As minhas actividades como dirigente político perante o meu povo começaram em 1957 e foi neste ano que eu tive a responsabilidade de apresentar algumas petições da população da minha região às autoridades locais portuguesas depois de ter visto a miséria e o sofrimento dos camponeses forçados a trabalhar nas farmes, plantações de asiáticos e europeus assim como na construção de estradas sem mesmo benefício de condições de vida alimentares ou de um salário honesto.
Eles eram obrigados a trabalhar durante longas horas sem comida e deviam pagar multa se eles não fornecessem durante a época de recolha de algodão a quantidade que lhes era atribuída. Eu também pedi ao governo que me autorizasse a organizar um programa de aprendizagem de melhores métodos de cultura e precauções a tomar para as colheitas a fim de lhes permitir obter os melhores resultados. Agindo assim eu esperava reduzir o sofrimento dos camponeses.

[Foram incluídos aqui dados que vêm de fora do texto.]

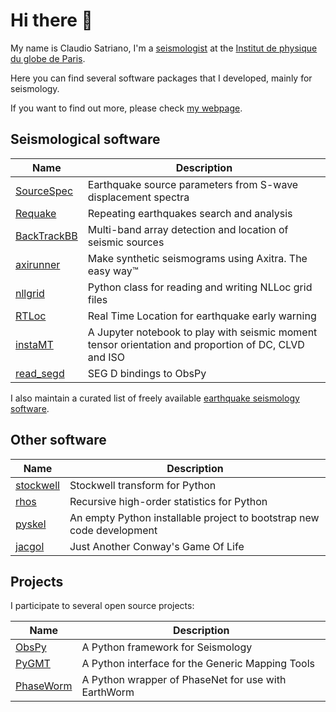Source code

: # Hi there 👋

My name is Claudio Satriano, I'm a [seismologist](https://en.wikipedia.org/wiki/Seismology) at the [Institut de physique du globe de Paris](https://www.ipgp.fr).

Here you can find several software packages that I developed, mainly for seismology.

If you want to find out more, please check [my webpage](https://www.ipgp.fr/~satriano).

## Seismological software

| Name | Description |
| ---- | ----------- |
| [SourceSpec](https://github.com/SeismicSource/sourcespec)  | Earthquake source parameters from S-wave displacement spectra |
| [Requake](https://github.com/SeismicSource/requake) | Repeating earthquakes search and analysis |
| [BackTrackBB](https://github.com/BackTrackBB/backtrackbb) | Multi-band array detection and location of seismic sources |
| [axirunner](https://github.com/claudiodsf/axirunner) | Make synthetic seismograms using Axitra. The easy way™ |
| [nllgrid](https://github.com/claudiodsf/nllgrid) | Python class for reading and writing NLLoc grid files |
| [RTLoc](https://github.com/claudiodsf/rtloc) | Real Time Location for earthquake early warning |
| [instaMT](https://github.com/claudiodsf/instaMT) | A Jupyter notebook to play with seismic moment tensor orientation and proportion of DC, CLVD and ISO |
| [read_segd](https://github.com/claudiodsf/read_segd) | SEG D bindings to ObsPy |

I also maintain a curated list of freely available [earthquake seismology software](https://github.com/claudiodsf/earthquake_seismology_software).

## Other software

| Name | Description |
| ---- | ----------- |
| [stockwell](https://github.com/claudiodsf/stockwell) | Stockwell transform for Python |
| [rhos](https://github.com/claudiodsf/rhos) | Recursive high-order statistics for Python |
| [pyskel](https://github.com/claudiodsf/pyskel) | An empty Python installable project to bootstrap new code development |
| [jacgol](https://github.com/claudiodsf/jacgol) | Just Another Conway's Game Of Life |

## Projects

I participate to several open source projects:

| Name | Description |
| ---- | ----------- |
| [ObsPy](https://obspy.org) | A Python framework for Seismology |
| [PyGMT](https://www.pygmt.org) | A Python interface for the Generic Mapping Tools |
| [PhaseWorm](https://github.com/jmsaurel/phaseworm) | A Python wrapper of PhaseNet for use with EarthWorm |

<!--
**claudiodsf/claudiodsf** is a ✨ _special_ ✨ repository because its `README.md` (this file) appears on your GitHub profile.

Here are some ideas to get you started:

- 🔭 I’m currently working on ...
- 🌱 I’m currently learning ...
- 👯 I’m looking to collaborate on ...
- 🤔 I’m looking for help with ...
- 💬 Ask me about ...
- 📫 How to reach me: ...
- 😄 Pronouns: ...
- ⚡ Fun fact: ...
-->
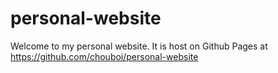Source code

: # personal-website

Welcome to my personal website. It is host on Github Pages at https://github.com/chouboi/personal-website
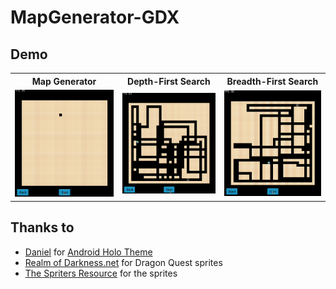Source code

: # MapGenerator-GDX
Demo
----
<table>
  <tr>
    <th>Map Generator</th>
    <th>Depth-First Search</th>
    <th>Breadth-First Search</th>
  </tr>
  <tr>
    <td><img src="demo/mapgenerator.gif" width="250" /></td>
    <td><img src="demo/dfs.gif" width="250" /></td>
    <td><img src="demo/bfs.gif" width="250" /></td>
  </tr>
</table>


Thanks to
---------
* [Daniel](https://github.com/nooone) for [Android Holo Theme](https://github.com/nooone/gdx-holo)
* [Realm of Darkness.net](http://www.realmofdarkness.net/dq/) for Dragon Quest sprites
* [The Spriters Resource](https://www.spriters-resource.com/) for the sprites
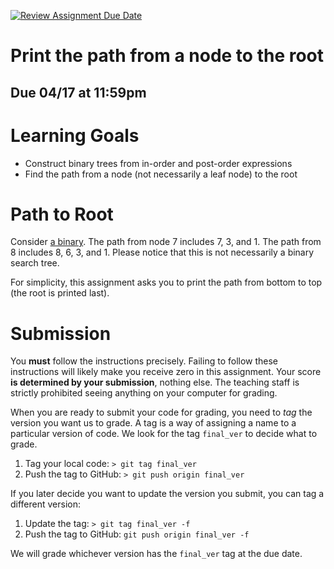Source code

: [![Review Assignment Due Date](https://classroom.github.com/assets/deadline-readme-button-24ddc0f5d75046c5622901739e7c5dd533143b0c8e959d652212380cedb1ea36.svg)](https://classroom.github.com/a/eHJxm-uq)
# Print the path from a node to the root

## Due 04/17 at 11:59pm

Learning Goals
==============

* Construct binary trees from in-order and post-order expressions
* Find the path from a node (not necessarily a leaf node) to the root

Path to Root
============

Consider [a
binary](https://i1.wp.com/www.techiedelight.com/wp-content/uploads/Root-To-Leaf-Paths.png?resize=323%2C338&ssl=1). The
path from node 7 includes 7, 3, and 1. The path from 8 includes 8, 6,
3, and 1. Please notice that this is not necessarily a binary search
tree.

For simplicity, this assignment asks you to print the path from bottom to top (the root is printed last).


Submission
==========


You **must** follow the instructions precisely. Failing to follow
these instructions will likely make you receive zero in this
assignment.  Your score **is determined by your submission**, nothing
else.  The teaching staff is strictly prohibited seeing anything on
your computer for grading.

When you are ready to submit your code for grading, you need to *tag* the version you want us to grade. A tag is a way of assigning a name to a particular version of code. We look for the tag `final_ver` to decide what to grade.

1. Tag your local code: `> git tag final_ver`
2. Push the tag to GitHub: `> git push origin final_ver`

If you later decide you want to update the version you submit, you can tag a different version:

1. Update the tag: `> git tag final_ver -f`
2. Push the tag to GitHub: `git push origin final_ver -f`

We will grade whichever version has the `final_ver` tag at the due date.

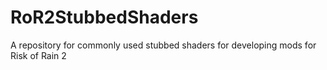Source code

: # RoR2StubbedShaders
A repository for commonly used stubbed shaders for developing mods for Risk of Rain 2
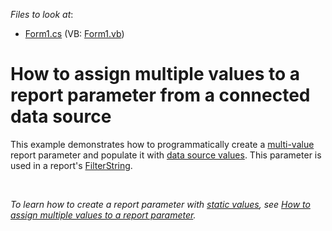 <!-- default file list -->
*Files to look at*:

* [Form1.cs](./CS/MultiValueParametersExample/Form1.cs) (VB: [Form1.vb](./VB/MultiValueParametersExample/Form1.vb))
<!-- default file list end -->
# How to assign multiple values to a report parameter from a connected data source

<p>This example demonstrates how to programmatically create a <a href="https://docs.devexpress.com/XtraReports/9998/detailed-guide-to-devexpress-reporting/shape-report-data/use-report-parameters/multi-value-report-parameters">multi-value</a> report parameter and populate it with <a href="https://docs.devexpress.com/XtraReports/401662/detailed-guide-to-devexpress-reporting/shape-report-data/use-report-parameters/report-parameters-with-predefined-dynamic-values">data source values</a>. This parameter is used in a report's <a href="https://docs.devexpress.com/XtraReports/DevExpress.XtraReports.UI.XtraReportBase.FilterString">FilterString</a>.<p/>
<br/>
<p><i>To learn how to create a report parameter with <a href="https://docs.devexpress.com/XtraReports/401661/detailed-guide-to-devexpress-reporting/shape-report-data/use-report-parameters/report-parameters-with-predefined-static-values">static values</a>, see <a href="https://www.devexpress.com/Support/Center/p/T355030">How to assign multiple values to a report parameter</a>.</p></i>


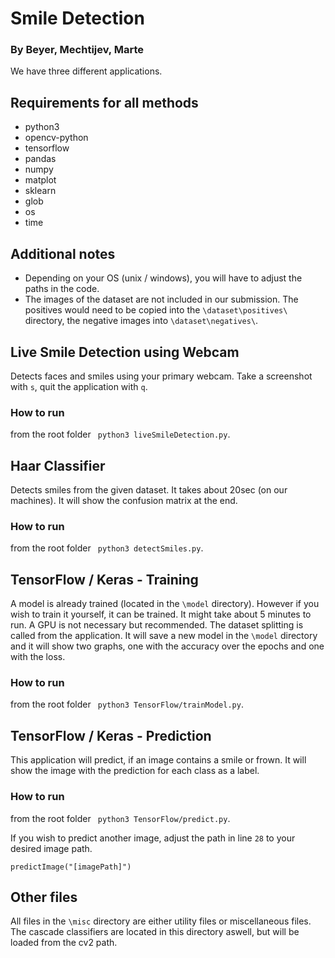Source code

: # Smile Detection
### By Beyer, Mechtijev, Marte

We have three different applications.

## Requirements for all methods
* python3
* opencv-python
* tensorflow
* pandas
* numpy
* matplot
* sklearn
* glob
* os
* time
## Additional notes
* Depending on your OS (unix / windows), you will have to adjust the paths in the code.
* The images of the dataset are not included in our submission. The positives would need to be copied into the `\dataset\positives\` directory, the negative images into `\dataset\negatives\`.


## Live Smile Detection using Webcam
Detects faces and smiles using your primary webcam. Take a screenshot with `s`, quit the application with `q`.
### How to run
from the root folder
` python3 liveSmileDetection.py`.

## Haar Classifier
Detects smiles from the given dataset. It takes about 20sec (on our machines). It will show the confusion matrix at the end. 
### How to run
from the root folder
` python3 detectSmiles.py`.

## TensorFlow / Keras - Training
A model is already trained (located in the `\model` directory). However if you wish to train it yourself, it can be trained. It might take about 5 minutes to run. A GPU is not necessary but recommended. The dataset splitting is called from the application. It will save a new model in the `\model` directory and it will show two graphs, one with the accuracy over the epochs and one with the loss.
### How to run
from the root folder
` python3 TensorFlow/trainModel.py`.

## TensorFlow / Keras - Prediction
This application will predict, if an image contains a smile or frown. It will show the image with the prediction for each class as a label. 
### How to run
from the root folder
` python3 TensorFlow/predict.py`.

If you wish to predict another image, adjust the path in line `28` to your desired image path.

`predictImage("[imagePath]")`

## Other files
All files in the `\misc` directory are either utility files or miscellaneous files. The cascade classifiers are located in this directory aswell, but will be loaded from the cv2 path.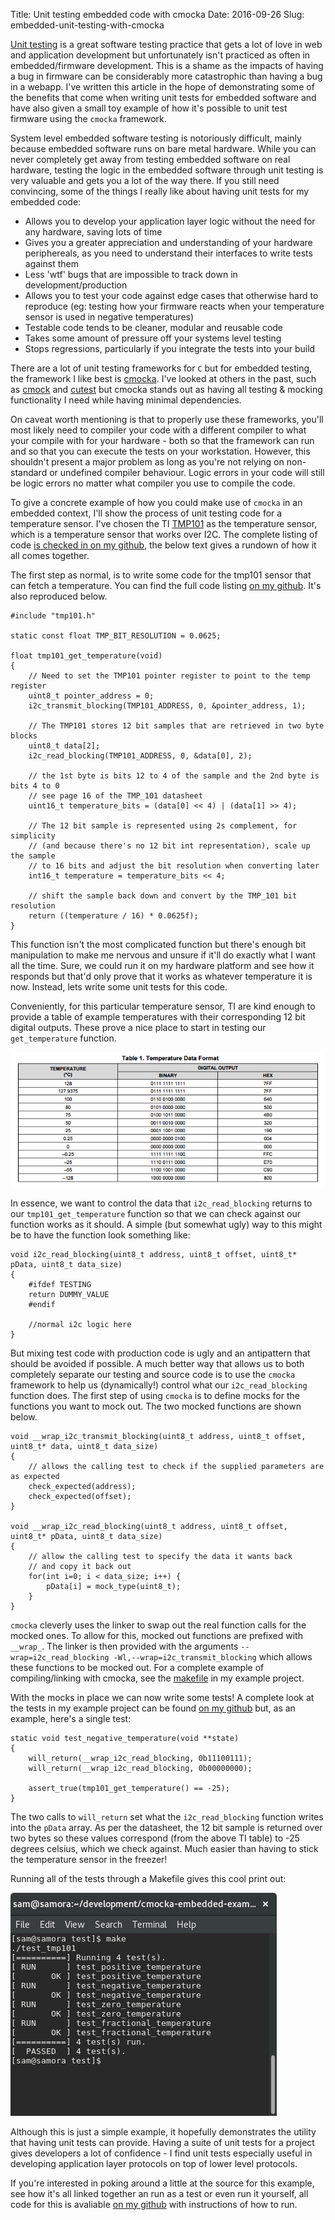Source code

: Title: Unit testing embedded code with cmocka
Date: 2016-09-26
Slug: embedded-unit-testing-with-cmocka

[Unit testing](https://en.wikipedia.org/wiki/Unit_testing) is a great software testing practice that gets a lot of love in web and application development but unfortunately isn't practiced as often in embedded/firmware development. This is a shame as the impacts of having a bug in firmware can be considerably more catastrophic than having a bug in a webapp. I've written this article in the hope of demonstrating some of the benefits that come when writing unit tests for embedded software and have also given a small toy example of how it's possible to unit test firmware using the `cmocka` framework. 

System level embedded software testing is notoriously difficult, mainly because embedded software runs on bare metal hardware. While you can never completely get away from testing embedded software on real hardware, testing the logic in the embedded software through unit testing is very valuable and gets you a lot of the way there. If you still need convincing, some of the things I really like about having unit tests for my embedded code:

- Allows you to develop your application layer logic without the need for any hardware, saving lots of time
- Gives you a greater appreciation and understanding of your hardware periphereals, as you need to understand their interfaces to write tests against them
- Less 'wtf' bugs that are impossible to track down in development/production
- Allows you to test your code against edge cases that otherwise hard to reproduce (eg: testing how your firmware reacts when your temperature sensor is used in negative temperatures)
- Testable code tends to be cleaner, modular and reusable code
- Takes some amount of pressure off your systems level testing
- Stops regressions, particularly if you integrate the tests into your build

There are a lot of unit testing frameworks for `C` but for embedded testing, the framework I like best is [cmocka](https://cmocka.org/). I've looked at others in the past, such as [cmock](http://www.throwtheswitch.org/cmock/) and [cutest](https://github.com/mity/cutest) but cmocka stands out as having all testing & mocking functionality I need while having minimal dependencies. 

On caveat worth mentioning is that to properly use these frameworks, you'll most likely need to compiler your code with a different compiler to what your compile with for your hardware - both so that the framework can run and so that you can execute the tests on your workstation. However, this shouldn't present a major problem as long as you're not relying on non-standard or undefined compiler behaviour. Logic errors in your code will still be logic errors no matter what compiler you use to compile the code. 

To give a concrete example of how you could make use of `cmocka` in an embedded context, I'll show the process of unit testing code for a temperature sensor. I've chosen the TI [TMP101](http://www.ti.com/lit/ds/symlink/tmp101.pdf) as the temperature sensor, which is a temperature sensor that works over I2C. The complete listing of code [is checked in on my github](https://github.com/samvrlewis/cmocka-embedded-example/), the below text gives a rundown of how it all comes together. 

The first step as normal, is to write some code for the tmp101 sensor that can fetch a temperature. You can find the full code listing [on my github](https://github.com/samvrlewis/cmocka-embedded-example/blob/master/src/tmp101.c). It's also reproduced below. 

	#include "tmp101.h"

	static const float TMP_BIT_RESOLUTION = 0.0625;

	float tmp101_get_temperature(void) 
	{   
	    // Need to set the TMP101 pointer register to point to the temp register
	    uint8_t pointer_address = 0;
	    i2c_transmit_blocking(TMP101_ADDRESS, 0, &pointer_address, 1);

	    // The TMP101 stores 12 bit samples that are retrieved in two byte blocks
	    uint8_t data[2];
	    i2c_read_blocking(TMP101_ADDRESS, 0, &data[0], 2);

	    // the 1st byte is bits 12 to 4 of the sample and the 2nd byte is bits 4 to 0
	    // see page 16 of the TMP_101 datasheet
	    uint16_t temperature_bits = (data[0] << 4) | (data[1] >> 4);

	    // The 12 bit sample is represented using 2s complement, for simplicity 
	    // (and because there's no 12 bit int representation), scale up the sample
	    // to 16 bits and adjust the bit resolution when converting later
	    int16_t temperature = temperature_bits << 4;

	    // shift the sample back down and convert by the TMP_101 bit resolution
	    return ((temperature / 16) * 0.0625f);
	}

This function isn't the most complicated function but there's enough bit manipulation to make me nervous and unsure if it'll do exactly what I want all the time. Sure, we could run it on my hardware platform and see how it responds but that'd only prove that it works as whatever temperature it is now. Instead, lets write some unit tests for this code. 

Conveniently, for this particular temperature sensor, TI are kind enough to provide a table of example temperatures with their corresponding 12 bit digital outputs. These prove a nice place to start in testing our `get_temperature` function. 

![table of sensor outputs](sensor_outputs.png)

In essence, we want to control the data that `i2c_read_blocking` returns to our `tmp101_get_temperature` function so that we can check against our function works as it should. A simple (but somewhat ugly) way to this might be to have the function look something like:

	void i2c_read_blocking(uint8_t address, uint8_t offset, uint8_t* pData, uint8_t data_size)
	{
		#ifdef TESTING
		return DUMMY_VALUE
		#endif

		//normal i2c logic here
	}

But mixing test code with production code is ugly and an antipattern that should be avoided if possible. A much better way that allows us to both completely separate our testing and source code is to use the `cmocka` framework to help us (dynamically!) control what our `i2c_read_blocking` function does. The first step of using `cmocka` is to define mocks for the functions you want to mock out. The two mocked functions are shown below.

	void __wrap_i2c_transmit_blocking(uint8_t address, uint8_t offset, uint8_t* data, uint8_t data_size)
	{
	    // allows the calling test to check if the supplied parameters are as expected
	    check_expected(address);
	    check_expected(offset);
	}

	void __wrap_i2c_read_blocking(uint8_t address, uint8_t offset, uint8_t* pData, uint8_t data_size) 
	{
	    // allow the calling test to specify the data it wants back
	    // and copy it back out
	    for(int i=0; i < data_size; i++) {
	        pData[i] = mock_type(uint8_t);
	    }
	}

 `cmocka` cleverly uses the linker to swap out the real function calls for the mocked ones. To allow for this, mocked out functions are prefixed with `__wrap_`. The linker is then provided with the arguments `--wrap=i2c_read_blocking -Wl,--wrap=i2c_transmit_blocking` which allows these functions to be mocked out. For a complete example of compiling/linking with cmocka, see the [makefile](https://github.com/samvrlewis/cmocka-embedded-example/blob/master/test/Makefile) in my example project.

 With the mocks in place we can now write some tests! A complete look at the tests in my example project can be found [on my github](https://github.com/samvrlewis/cmocka-embedded-example/blob/master/test/test_tmp101.c) but, as an example, here's a single test:

	static void test_negative_temperature(void **state)
	{
	    will_return(__wrap_i2c_read_blocking, 0b11100111);
	    will_return(__wrap_i2c_read_blocking, 0b00000000);

	    assert_true(tmp101_get_temperature() == -25);
	}

The two calls to `will_return` set what the `i2c_read_blocking` function writes into the `pData` array. As per the datasheet, the 12 bit sample is returned over two bytes so these values correspond (from the above TI table) to -25 degrees celsius, which we check against. Much easier than having to stick the temperature sensor in the freezer!

Running all of the tests through a Makefile gives this cool print out:

![cmocka output](cmocka_output.png)

Although this is just a simple example, it hopefully demonstrates the utility that having unit tests can provide. Having a suite of unit tests for a project gives developers a lot of confidence - I find unit tests especially useful in developing  application layer protocols on top of lower level protocols.

If you're interested in poking around a little at the source for this example, see how it's all linked together an run as a test or even run it yourself, all code for this is avaliable [on my github](https://github.com/samvrlewis/cmocka-embedded-example/) with instructions of how to run.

Nós estabelecemos urna cooperativa que nós chamamos Sociedade Agrícola Algodoeira Voluntária dos Africanos de Moçambique. De principio nos éramos 500. Nós pedimos ao governo para nos permitir que estabelecêssemos um fundo especial para compra de bicicletas, papel, lápis, etc. a fim de nos facilitar o trabalho da cooperativa enquanto que discutíamos o problema comum da produção e da utilização do produto.
Em 1958 a nossa cooperativa consistia de mais de 1,000 membros . . . em Julho de 1959 a cooperativa tinha 1,500 membros. Foi nesta altura que o governo português, sob a instigação da companhia Sagal começou a proibir a nossa cooperativa de aceitar novos membros, declarando que a partir dessa data todos os moçambicanos eram obrigados a trabalhar na companhia algodoeira do Sagal. Mesmo depois desta decisão, a companhia não estava satisfeita porque a nossa cooperativa tinha mais de 1,500 membros que podiam trabalhar como entendessem sem serem forçados ou explorados. A companhia do Sagal recorreu então a uma forma de opressão mais directa. Sob a capa de uma inspecção das nossas machambas como o governo autorizara, ela enviou os seus homens a visitar os nossos campos e ordenou a destruição de todas as árvores de fruto como laranjeiras e cajueiros dizendo que as mesmas prejudicavam a cultura de bom algodão. Eles então ameaçaram prender qualquer pessoa que plantasse qualquer outra coisa que não fosse algodão nos seus campos. Depois começamos a ver que muitos dos nossos membros eram presos e levados para plantações de sisal e algodão, acusados de não terem produzido a quantia que lhes havia sido atribuída (4 hectares/camponês).
Entretanto, eu convencera os membros da nossa cooperativa a construir as nossa próprias estradas a fim de facilitar o transporte da nossa produção até aos principais mercados em vez de os levar carregamentos pesados. Nós abrimos 4 estradas que nos levavam aos principais centros. Os portugueses em vez de apreciaram a iniciativa, ordenaram a minha prisão por não ter autorização para construir tais estradas. Fui preso em Setembro de 1959. Durante dois anos eu estive preso sem julgamento.
Durante este tempo a nossa cooperativa foi desmantelada por ordem do governo e muitos outros dirigentes da cooperativa foram presos.
Em 1961 o governo português deu-me a liberdade sob vigia. Uma semana depois chamaram-me à administração e perguntaram-me quais eram os meus projectos para o futuro. Eu disse que não tinha projectos. Depois propuseram-me que construísse uma nova cooperativa nas condições seguintes: ela estaria sob o controlo directo do governo português e não podia ter mais que 25 membros. eu não tive outra solução mas aceitar a oferta.
Durante dois anos a nossa cooperativa trabalhou sem descanso para tentar recuperar o que havia sido perdido. Compramos tractor. Quase todas as pessoas da região de Mueda vieram no dia da compra do tractor.
NOTA:
E fico pensando: Depois de tudo isto, de ter estado em posição cimeira na FRELIMO, o que o teria levado a fugir e a apresentar-se às autoridades portuguesas?